**Required action**
Each record below is to be output unchanged, and any picture is to be dropped.

===============

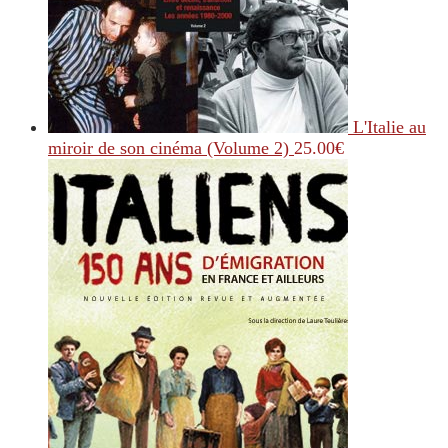
L'Italie au
miroir de son cinéma (Volume 2)
25.00
€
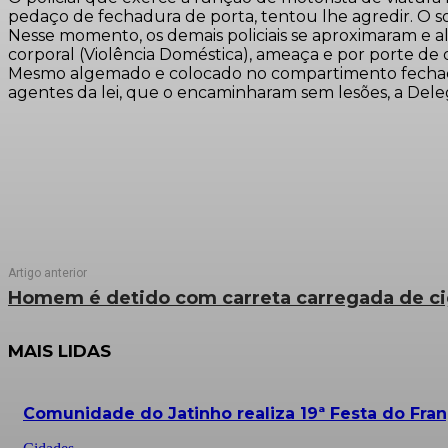
pedaço de fechadura de porta, tentou lhe agredir. O s
Nesse momento, os demais policiais se aproximaram e al
corporal (Violência Doméstica), ameaça e por porte de
Mesmo algemado e colocado no compartimento fechado da
agentes da lei, que o encaminharam sem lesões, a Deleg
Artigo anterior
Homem é detido com carreta carregada de ci
MAIS LIDAS
Comunidade do Jatinho realiza 19ª Festa do Fra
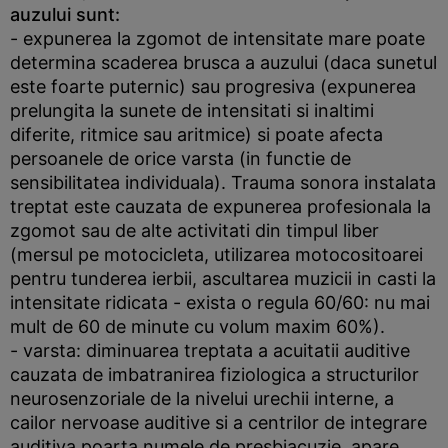
auzului sunt:
- expunerea la zgomot de intensitate mare poate
determina scaderea brusca a auzului (daca sunetul
este foarte puternic) sau progresiva (expunerea
prelungita la sunete de intensitati si inaltimi
diferite, ritmice sau aritmice) si poate afecta
persoanele de orice varsta (in functie de
sensibilitatea individuala). Trauma sonora instalata
treptat este cauzata de expunerea profesionala la
zgomot sau de alte activitati din timpul liber
(mersul pe motocicleta, utilizarea motocositoarei
pentru tunderea ierbii, ascultarea muzicii in casti la
intensitate ridicata - exista o regula 60/60: nu mai
mult de 60 de minute cu volum maxim 60%).
- varsta: diminuarea treptata a acuitatii auditive
cauzata de imbatranirea fiziologica a structurilor
neurosenzoriale de la nivelui urechii interne, a
cailor nervoase auditive si a centrilor de integrare
auditiva poarta numele de presbiacuzie, apare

===============

**Written reply**
L'Italie au
miroir de son cinéma (Volume 2)
25.00
€
pedaço de fechadura de porta, tentou lhe agredir. O s
Nesse momento, os demais policiais se aproximaram e al
corporal (Violência Doméstica), ameaça e por porte de
Mesmo algemado e colocado no compartimento fechado da
agentes da lei, que o encaminharam sem lesões, a Deleg
Artigo anterior
Homem é detido com carreta carregada de ci
MAIS LIDAS
Comunidade do Jatinho realiza 19ª Festa do Fra
auzului sunt:
- expunerea la zgomot de intensitate mare poate
determina scaderea brusca a auzului (daca sunetul
este foarte puternic) sau progresiva (expunerea
prelungita la sunete de intensitati si inaltimi
diferite, ritmice sau aritmice) si poate afecta
persoanele de orice varsta (in functie de
sensibilitatea individuala). Trauma sonora instalata
treptat este cauzata de expunerea profesionala la
zgomot sau de alte activitati din timpul liber
(mersul pe motocicleta, utilizarea motocositoarei
pentru tunderea ierbii, ascultarea muzicii in casti la
intensitate ridicata - exista o regula 60/60: nu mai
mult de 60 de minute cu volum maxim 60%).
- varsta: diminuarea treptata a acuitatii auditive
cauzata de imbatranirea fiziologica a structurilor
neurosenzoriale de la nivelui urechii interne, a
cailor nervoase auditive si a centrilor de integrare
auditiva poarta numele de presbiacuzie, apare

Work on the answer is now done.